They aren't messing too much with the payouts right now, but they could be putting the frog (drivers) in cool water, then turning on the burner. By the time we realized we're getting cooked, it will be too late. DoorDash could be the new Uber.


----------



## sellkatsell44 (Oct 25, 2015)

PrestonT said:


> I have been online for 5.5 hours in a zone that is very busy on weekends. Start out with the old "We tried to send you a delivery, but it didn't successfully reach your phone...." Unpaused the dash (it auto paused on that message....they couldn't send me the order but they could pause my app), rebooted phone, force-stopped and restarted, uninstalled and reinstalled. Not. One. Ping. All night.
> 
> Now they want me to extend my dash because they are so busy. smh.
> 
> ...


I never knew that

So you don't see the tip beforehand and you don't see exactly what the person pays? Because doordash says 100% is to the driver and it lists a few separate charges that has nothing to do with the food items ordered..


----------



## PrestonT (Feb 15, 2017)

Technically, all tips go.to driver. However, they now adjust down my fare if the customer tips. We used to get $6. Now we get as little as a dollar from doordash if customer tips. So they aren't taking our tip, but they are taking our fare in the amount of the tip or part of it.


----------



## Cody6666 (Apr 18, 2017)

PrestonT said:


> Technically, all tips go.to driver. However, they now adjust down my fare if the customer tips. We used to get $6. Now we get as little as a dollar from doordash if customer tips. So they aren't taking our tip, but they are taking our fare in the amount of the tip or part of it.
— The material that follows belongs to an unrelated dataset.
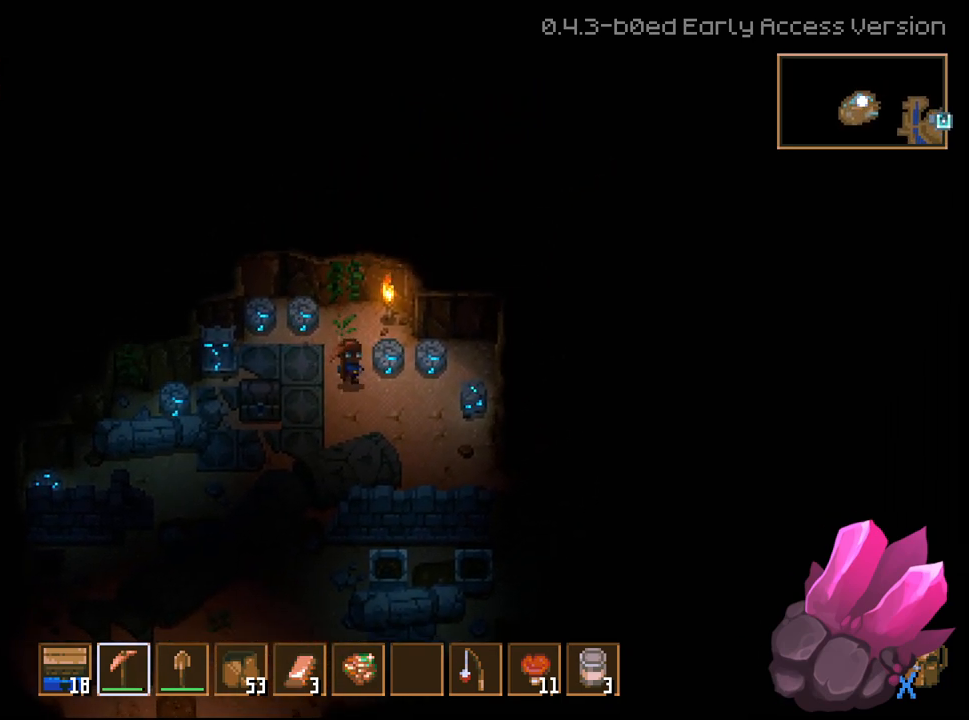
{"buttons": [], "left_stick": "center", "right_stick": "center", "events": [[17, "left_stick", "center"]]}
I just Did a shift for doordash tonight and I got $6 a fare plus tips. If they are really going to do that there is no point to do this gig. You can only get two fares a hour so the most you can get a hour with tips is $20.


----------



## PrestonT (Feb 15, 2017)

I just did a shift and averaged $4 per trip plus tips. Because they are using tips to cut into their pay rate.


----------



## Cody6666 (Apr 18, 2017)

Well i get $6 per fare for 11-2 and 5-8 shifts and $5 for everything else. Maybe they are testing out a new pay structure in your area because I haven't heard of it happening anywhere else. Can you post a screenshot of one of your shifts where you got paid?


----------



## PrestonT (Feb 15, 2017)

Yes, they are testing the new pay structure.


----------



## PrestonT (Feb 15, 2017)

Did a 5.5 hour shift Friday night without a single ping. To add insult, I lost early scheduling this week because I didn't dash Friday night lol. Sent a support message, they called me, had me back on early scheduling within an hour. Advised me to uninstall and reinstall again because they had rolled back to a previous Android version while the debug the failed new release.


----------



## uberboy1212 (Jan 10, 2017)

PrestonT said:


> I just did a shift and averaged $4 per trip plus tips. Because they are using tips to cut into their pay rate.


I averaged a different amount every day I worked last week. It ranged from $4.75 - $7.10 per order plus tips. Not exactly sure what the formula is but pickup distance is def a part of it. Overall I averaged about the same amount per hour as the old model



PrestonT said:


> Did a 5.5 hour shift Friday night without a single ping. To add insult, I lost early scheduling this week because I didn't dash Friday night lol. Sent a support message, they called me, had me back on early scheduling within an hour. Advised me to uninstall and reinstall again because they had rolled back to a previous Android version while the debug the failed new release.


Not a single ping in 5.5 hours that is nuts. I havent been on since friday. UE launched in app tipping so figured this would be a good time to try it out since DD was acting crazy. I had no idea DD even had early scheduling. I never had a problem scheduling with DD but GH always takes me priority if I drop blocks.

http://dasherhelp.doordash.com/new-dasher-pay-model-faq/


----------



## PrestonT (Feb 15, 2017)

yeah we have significant problems scheduling in Vegas if we don't get early priority. And the only reason I didn't abandon the 5.5 hour shift is fear of losing early scheduling, which they took anyway, and gave back when I pitched a fit.


----------



## uberboy1212 (Jan 10, 2017)

Cody6666 said:


> Well i get $6 per fare for 11-2 and 5-8 shifts and $5 for everything else. Maybe they are testing out a new pay structure in your area because I haven't heard of it happening anywhere else. Can you post a screenshot of one of your shifts where you got paid?


http://dasherhelp.doordash.com/new-dasher-pay-model-faq/


----------